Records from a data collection
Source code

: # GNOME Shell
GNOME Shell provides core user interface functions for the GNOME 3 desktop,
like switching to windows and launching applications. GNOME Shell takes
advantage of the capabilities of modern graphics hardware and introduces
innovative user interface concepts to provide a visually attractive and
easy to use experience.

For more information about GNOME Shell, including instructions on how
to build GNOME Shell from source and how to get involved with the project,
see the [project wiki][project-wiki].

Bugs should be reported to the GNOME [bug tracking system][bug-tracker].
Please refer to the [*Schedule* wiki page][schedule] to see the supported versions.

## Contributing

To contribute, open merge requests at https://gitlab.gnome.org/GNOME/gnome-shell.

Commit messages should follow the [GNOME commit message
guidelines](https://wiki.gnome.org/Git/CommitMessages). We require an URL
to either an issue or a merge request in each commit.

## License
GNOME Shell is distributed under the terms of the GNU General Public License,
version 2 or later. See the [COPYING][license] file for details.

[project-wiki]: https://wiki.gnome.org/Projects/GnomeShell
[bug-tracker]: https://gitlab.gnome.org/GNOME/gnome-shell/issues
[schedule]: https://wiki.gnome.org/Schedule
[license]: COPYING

**The problem**
Copy every record above word for word, with nothing left out or changed.

**Exercise result**
Source code

: # GNOME Shell
GNOME Shell provides core user interface functions for the GNOME 3 desktop,
like switching to windows and launching applications. GNOME Shell takes
advantage of the capabilities of modern graphics hardware and introduces
innovative user interface concepts to provide a visually attractive and
easy to use experience.

For more information about GNOME Shell, including instructions on how
to build GNOME Shell from source and how to get involved with the project,
see the [project wiki][project-wiki].

Bugs should be reported to the GNOME [bug tracking system][bug-tracker].
Please refer to the [*Schedule* wiki page][schedule] to see the supported versions.

## Contributing

To contribute, open merge requests at https://gitlab.gnome.org/GNOME/gnome-shell.

Commit messages should follow the [GNOME commit message
guidelines](https://wiki.gnome.org/Git/CommitMessages). We require an URL
to either an issue or a merge request in each commit.

## License
GNOME Shell is distributed under the terms of the GNU General Public License,
version 2 or later. See the [COPYING][license] file for details.

[project-wiki]: https://wiki.gnome.org/Projects/GnomeShell
[bug-tracker]: https://gitlab.gnome.org/GNOME/gnome-shell/issues
[schedule]: https://wiki.gnome.org/Schedule
[license]: COPYING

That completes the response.